** Action item **
From the entries that follow, extract each line holding the string "lines".

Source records
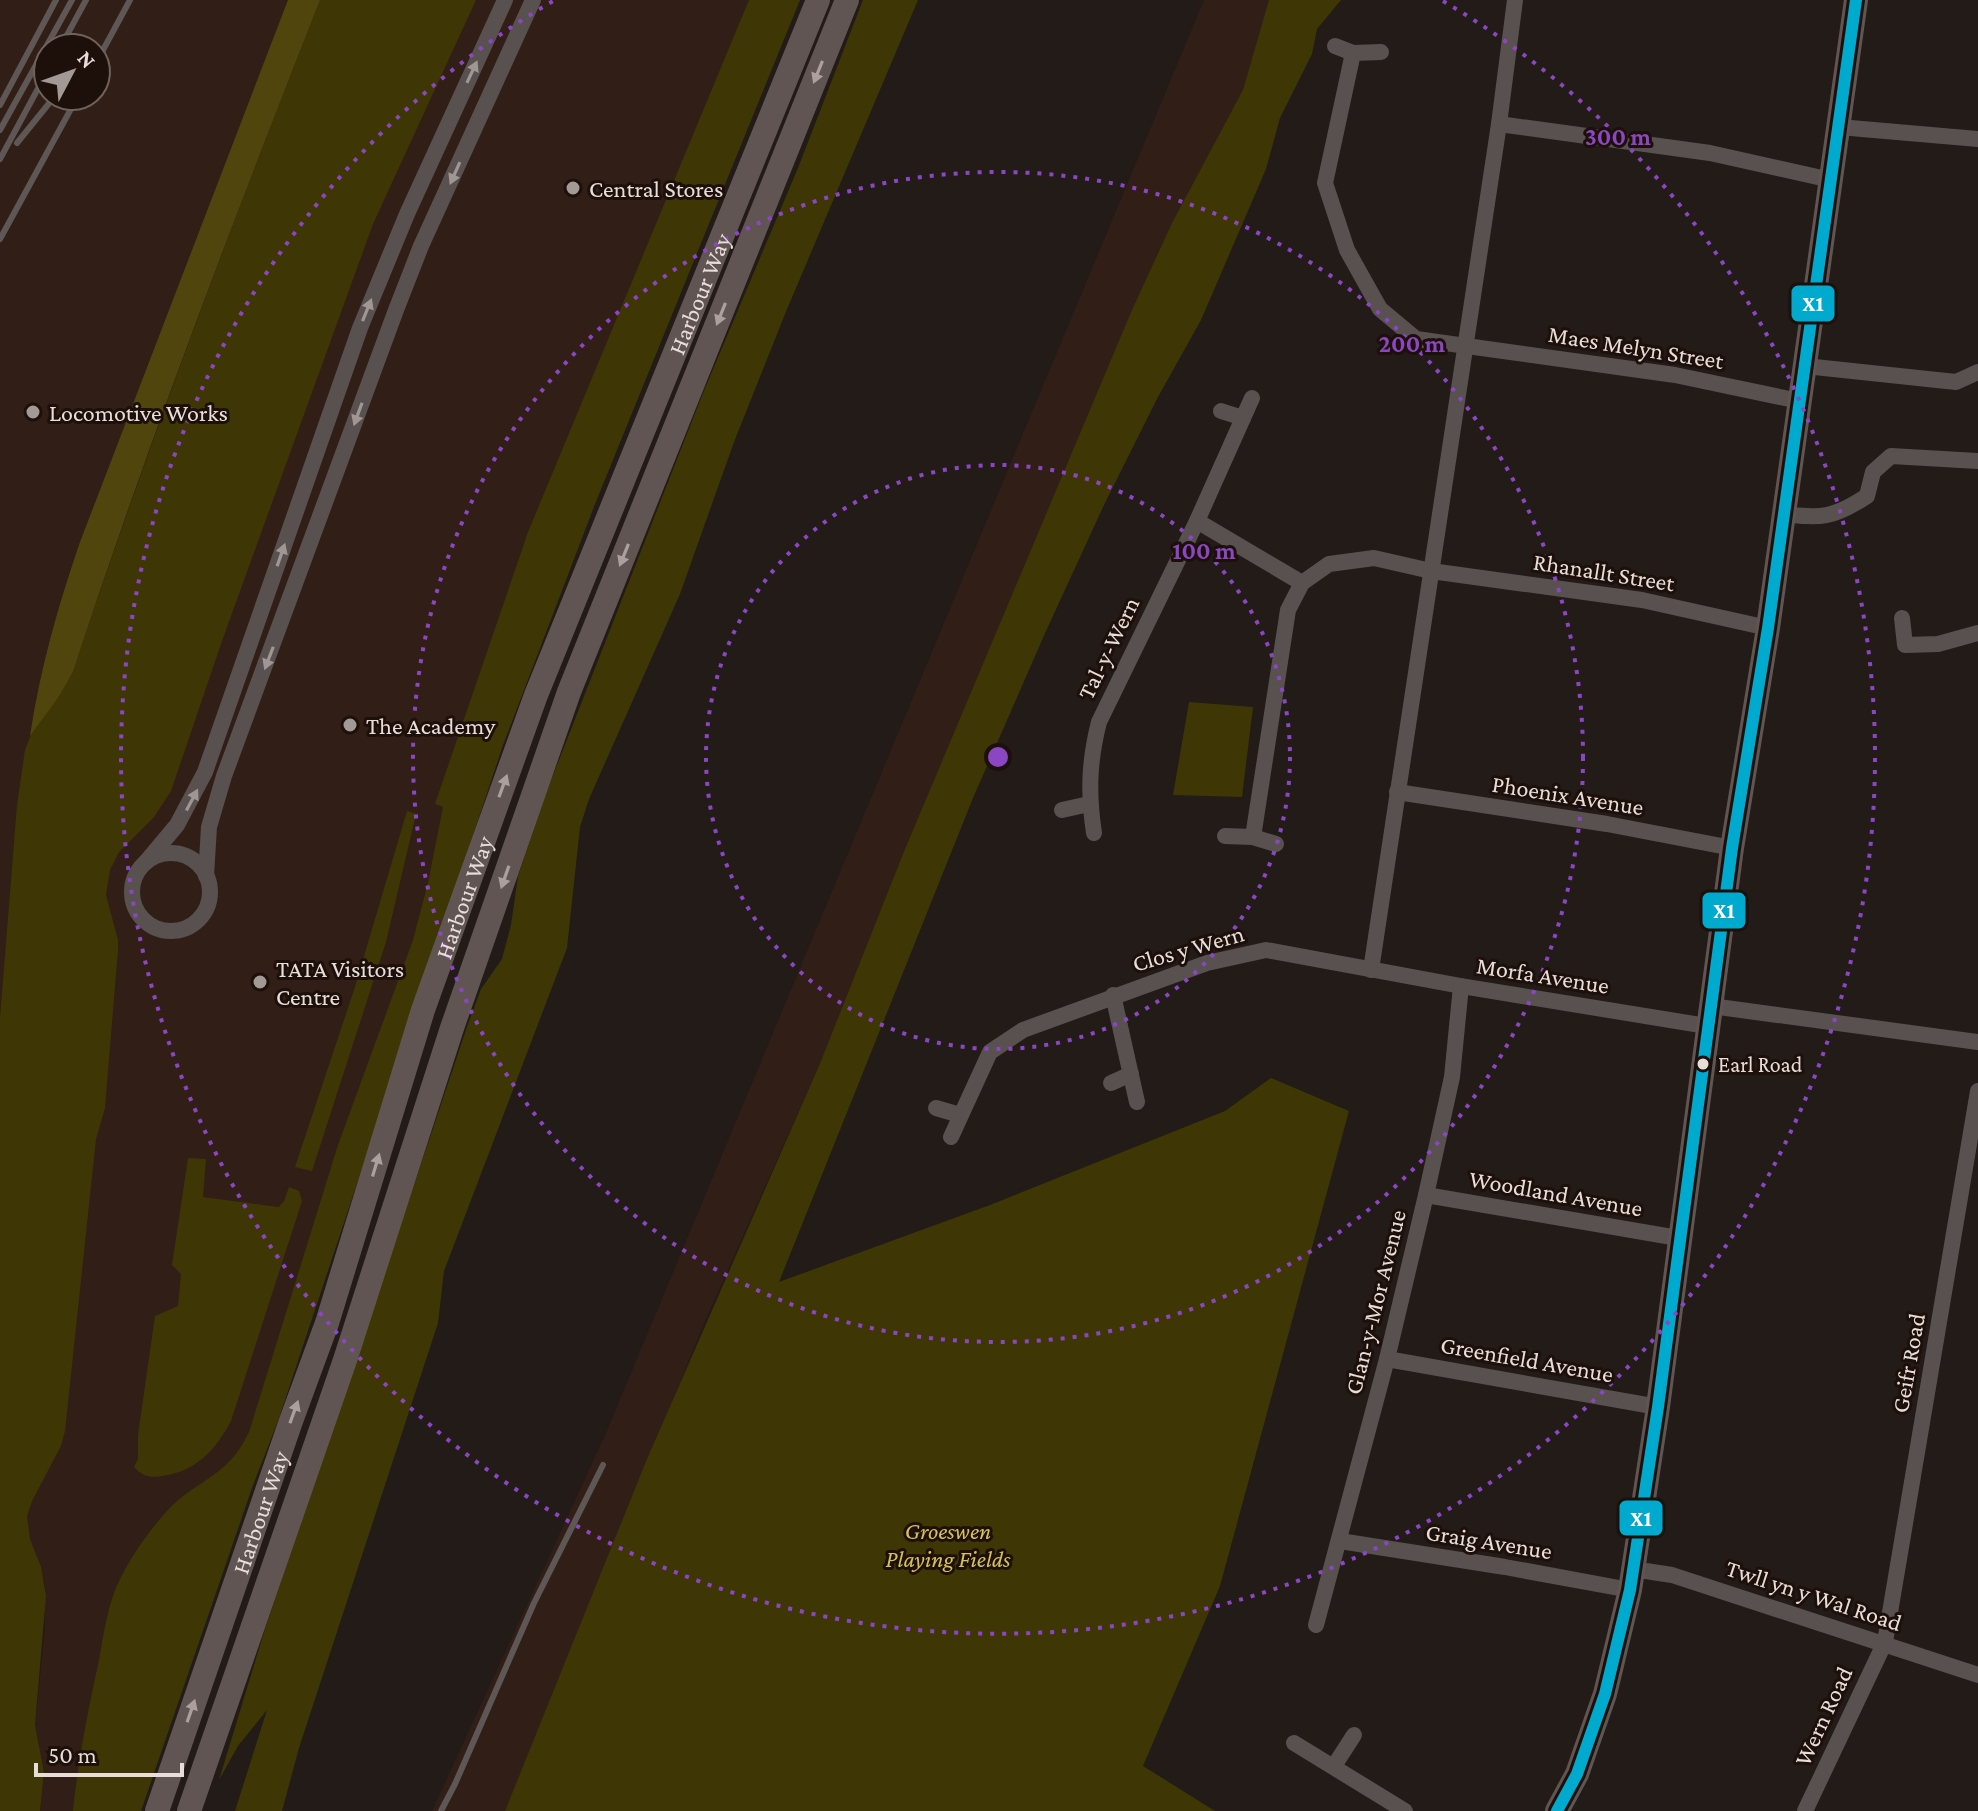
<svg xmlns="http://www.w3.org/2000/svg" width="1978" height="1811" font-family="'Crimson Pro',serif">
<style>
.built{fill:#311e16;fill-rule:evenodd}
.green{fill:#3f3605}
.forest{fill:#51450e}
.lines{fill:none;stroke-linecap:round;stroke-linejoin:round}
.street{stroke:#58514f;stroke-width:16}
.primary{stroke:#615554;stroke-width:24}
.rail{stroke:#5e5755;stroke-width:6}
.bus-1-casing{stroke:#1d100a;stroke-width:18}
.bus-1{stroke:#00a9ce;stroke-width:12}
.oneway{fill:#a09794}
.oneway2{fill:#aba09d}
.ring{fill:none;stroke:#8b47c3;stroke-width:4;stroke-dasharray:4 8}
.poi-dot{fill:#a39995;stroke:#1d100a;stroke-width:3}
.bus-dot{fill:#e8ddd9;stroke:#1d100a;stroke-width:3}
.labels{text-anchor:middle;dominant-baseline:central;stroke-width:6;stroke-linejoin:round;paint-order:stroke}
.bus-label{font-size:22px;fill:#e8ddd9;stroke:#1d100a;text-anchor:start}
.poi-label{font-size:24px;fill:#e8ddd9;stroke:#1d100a;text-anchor:start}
.street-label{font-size:24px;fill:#e8ddd9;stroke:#1d100a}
.park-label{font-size:24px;font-style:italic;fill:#d8c255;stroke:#1d100a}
.centre{fill:#8b47c3;stroke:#1d100a;stroke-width:4}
.ring-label{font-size:24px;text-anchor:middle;font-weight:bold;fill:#8b47c3;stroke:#1d100a;stroke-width:6;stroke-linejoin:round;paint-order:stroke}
.line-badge{stroke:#1d100a;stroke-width:3}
.badge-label{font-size:22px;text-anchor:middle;font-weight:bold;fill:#fff}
</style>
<rect width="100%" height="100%" fill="#221b18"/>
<g class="built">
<path d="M0,0H800L595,504L503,745L356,1187L102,1811H40L44,1772L35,1725L45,1627V1584L30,1542L0,1811ZM48,48H96V96H48Z"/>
<path d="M1204,0H1293L703,1326L505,1811H432L606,1433Z"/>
</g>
<g class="green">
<path d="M320,0H476L373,224L222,641L171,791L154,817L119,852L110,870L106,895L118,940V950L105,1108L96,1139L65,1431L61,1446L32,1501L27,1516L30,1539L41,1567L46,1596L35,1725L44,1772L40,1811H0V1018L17,805L25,750L33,729L60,695L73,672C148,445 233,222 320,0Z"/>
<path d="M749,0H800L595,504L503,745L278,1421L252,1488L141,1811H73C78,1760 88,1710 99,1660C104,1632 108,1602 121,1577C132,1555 150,1530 166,1512C197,1478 227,1479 249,1432L338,1145L413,940L428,883L443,807L435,804L528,532Z"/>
<path d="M863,0H918L785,314L734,442L680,594L589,799L580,827L567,948L444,1271L438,1323L299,1748L282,1811H235L267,1710L238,1746L219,1780L265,1629L468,1024L481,989L502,959L511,925L518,876L548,788L703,393L798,168Z"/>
<path d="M1269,0H1341L1317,29L1312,54L1280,118L1266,169L1201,320L1158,397L1104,505L1046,631L973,798L779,1282L990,1205L1225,1111L1271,1078L1349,1111L1220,1586L1143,1766L1215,1811H505L647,1459L821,1061L903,854L1132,310L1172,223L1243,90Z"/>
<path d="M1189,702L1253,707L1242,797L1173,795Z"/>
<path d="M407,811L416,814L386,942L312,1171L295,1167L354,990Z"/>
<path d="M188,1158L206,1159L203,1197L279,1207L284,1201L289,1187L299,1191L302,1201L231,1421C216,1449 197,1471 163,1476C151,1478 143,1477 134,1467L138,1459V1435L155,1316L178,1306L181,1274L172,1265Z"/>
</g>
<path class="forest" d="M288,0H320C233,222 147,445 73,672L60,695L30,736C40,669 58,606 80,542Z"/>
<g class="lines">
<g class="street">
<path d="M1335,46L1353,53L1381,52"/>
<path d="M1353,53L1325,183L1347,250L1380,309L1416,339L1675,375L1799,401"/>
<path d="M1499,124L1710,153L1831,180"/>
<path d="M1839,127L1978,139"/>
<path d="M1805,366L1956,382L1978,372"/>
<path d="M1221,411L1243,418"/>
<path d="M1782,514C1822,518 1832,519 1867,496L1873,472L1891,456L1978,461"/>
<path d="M1197,521L1302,583"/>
<path d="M1902,618L1905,645L1938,644L1978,633"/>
<path d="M1397,792L1607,824L1732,848"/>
<path d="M1062,810L1089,804"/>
<path d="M1094,833C1088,793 1089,761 1099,722L1197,521L1252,398"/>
<path d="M1225,836L1253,837L1276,844"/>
<path d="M1253,837L1288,610L1302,583L1329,564L1374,558L1431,571L1642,600L1768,628"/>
<circle cx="171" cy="892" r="39"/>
<path d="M146,862L177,825L205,772L360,328L407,214L505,0"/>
<path d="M206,876L209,827L224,776L396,310L421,246L533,0"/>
<path d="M1371,970L1499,124L1515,0"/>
<path d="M1113,995L1137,1102"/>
<path d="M1711,1006L1978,1042"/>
<path d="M1111,1083L1131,1074"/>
<path d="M936,1108L960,1115"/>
<path d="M951,1137L990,1052L1023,1030L1207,963L1266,950L1461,986L1707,1026"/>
<path d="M1426,1195L1678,1238"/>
<path d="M1387,1359L1658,1407"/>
<path d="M1340,1541L1505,1567L1630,1590"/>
<path d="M1633,1569L1672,1575L1978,1675"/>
<path d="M1316,1625L1387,1359L1426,1195L1452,1077L1461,986"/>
<path d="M1294,1743L1405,1811"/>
<path d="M1334,1766L1354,1735"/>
<path d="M1805,1811L1885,1642L1978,1091"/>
</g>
<g class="primary">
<path id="s1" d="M157,1811L291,1421L327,1323L423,1010L536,695L818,0"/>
<path d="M189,1811L345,1360L452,1028L569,692L847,0"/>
<path d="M1557,1811L1577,1774L1605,1694L1630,1590L1658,1407L1732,848L1768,628L1856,0"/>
</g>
<g class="rail">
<path d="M60,48L86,0"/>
<path d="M96,63L130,0"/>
<path d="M0,105L56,0"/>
<path d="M0,130L72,0"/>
<path d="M17,143L55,96"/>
<path d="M0,159L48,70"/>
<path d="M0,239L78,96"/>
<path d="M441,1811L455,1784L534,1603L603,1465"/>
</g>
<defs>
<path id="bus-1" d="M1557,1811L1577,1774L1605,1694L1630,1590L1658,1407L1732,848L1768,628L1856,0"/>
</defs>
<use href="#bus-1" class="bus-1-casing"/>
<use href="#bus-1" class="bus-1"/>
</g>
<defs><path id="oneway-solid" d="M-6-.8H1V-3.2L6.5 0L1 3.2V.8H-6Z" transform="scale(2)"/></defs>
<g class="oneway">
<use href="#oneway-solid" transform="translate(472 72) rotate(-65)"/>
<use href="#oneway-solid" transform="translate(455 173) rotate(114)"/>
<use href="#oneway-solid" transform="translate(367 310) rotate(-68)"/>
<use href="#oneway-solid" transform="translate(358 414) rotate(110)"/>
<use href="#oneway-solid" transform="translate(281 555) rotate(-71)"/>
<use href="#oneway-solid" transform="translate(269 658) rotate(111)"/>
<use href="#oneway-solid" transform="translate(192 800) rotate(-62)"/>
</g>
<g class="oneway2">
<use href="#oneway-solid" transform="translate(818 72) rotate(112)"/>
<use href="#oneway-solid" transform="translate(721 314) rotate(112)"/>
<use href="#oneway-solid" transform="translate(624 555) rotate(112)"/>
<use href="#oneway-solid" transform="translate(503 786) rotate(-70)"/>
<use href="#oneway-solid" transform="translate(505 877) rotate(109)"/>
<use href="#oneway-solid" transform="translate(376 1165) rotate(-73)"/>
<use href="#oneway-solid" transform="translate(294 1412) rotate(-70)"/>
<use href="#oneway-solid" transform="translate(191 1711) rotate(-71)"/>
</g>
<g class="ring">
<circle cx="998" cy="757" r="292"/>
<circle cx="998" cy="757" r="585"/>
<path d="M1443 1A877 877 0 1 1 553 1"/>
</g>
<g class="poi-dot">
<circle cx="573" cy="188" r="8"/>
<circle cx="33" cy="412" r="8"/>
<circle cx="350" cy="725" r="8"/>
<circle cx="260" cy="982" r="8"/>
</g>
<circle class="bus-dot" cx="1703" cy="1064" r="7"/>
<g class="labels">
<g class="bus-label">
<text x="1718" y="1064">Earl Road</text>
</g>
<g class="poi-label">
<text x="589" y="188">Central Stores</text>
<text x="49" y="412">Locomotive Works</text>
<text x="366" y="725">The Academy</text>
<text x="276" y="968">TATA Visitors<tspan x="276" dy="28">Centre</tspan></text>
</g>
<g class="street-label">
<text stroke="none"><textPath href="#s1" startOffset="1612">Harbour Way</textPath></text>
<text transform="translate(1636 347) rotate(9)">Maes Melyn Street</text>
<text transform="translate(1604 572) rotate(9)">Rhanallt Street</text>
<text transform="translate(1108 648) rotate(-64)">Tal-y-Wern</text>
<text transform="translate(1568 795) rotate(9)">Phoenix Avenue</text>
<text stroke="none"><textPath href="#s1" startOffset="964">Harbour Way</textPath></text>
<text transform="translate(1188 948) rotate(-16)">Clos y Wern</text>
<text transform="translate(1543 975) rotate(9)">Morfa Avenue</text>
<text transform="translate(1556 1193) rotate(10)">Woodland Avenue</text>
<text transform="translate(1375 1302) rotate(-76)">Glan-y-Mor Avenue</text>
<text transform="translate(1527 1359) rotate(10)">Greenfield Avenue</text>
<text transform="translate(1908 1363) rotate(-80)">Geifr Road</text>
<text stroke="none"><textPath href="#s1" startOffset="316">Harbour Way</textPath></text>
<text transform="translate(1489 1541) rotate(9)">Graig Avenue</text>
<text transform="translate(1814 1595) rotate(18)">Twll yn y Wal Road</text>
<text transform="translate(1823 1716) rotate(-65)">Wern Road</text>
</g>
<g class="park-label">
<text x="948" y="1530">Groeswen<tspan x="948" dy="28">Playing Fields</tspan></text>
</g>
</g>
<circle cx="998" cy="757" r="12" class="centre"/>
<g class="ring-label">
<text x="1618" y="145">300 m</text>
<text x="1412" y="352">200 m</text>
<text x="1204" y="559">100 m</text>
</g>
<g class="line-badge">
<rect x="1790" y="284" width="46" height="39" rx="8" fill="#00a9ce"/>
<rect x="1701" y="891" width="46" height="39" rx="8" fill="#00a9ce"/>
<rect x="1618" y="1499" width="46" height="38" rx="8" fill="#00a9ce"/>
</g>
<g class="badge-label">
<text x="1813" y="311">X1</text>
<text x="1724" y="918">X1</text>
<text x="1641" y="1526">X1</text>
</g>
<g transform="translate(72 72) rotate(49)"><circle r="38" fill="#1d100a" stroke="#6e625d" stroke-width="2"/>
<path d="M0-6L14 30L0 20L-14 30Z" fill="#a39995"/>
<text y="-12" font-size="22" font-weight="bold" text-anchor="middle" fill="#e8ddd9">N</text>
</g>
<path d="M36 1763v12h146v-12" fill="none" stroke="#e8ddd9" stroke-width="4"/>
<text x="48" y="1763" font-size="24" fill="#e8ddd9" stroke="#1d100a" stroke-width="6" paint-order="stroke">50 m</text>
</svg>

** Written answer **
.lines{fill:none;stroke-linecap:round;stroke-linejoin:round}
<g class="lines">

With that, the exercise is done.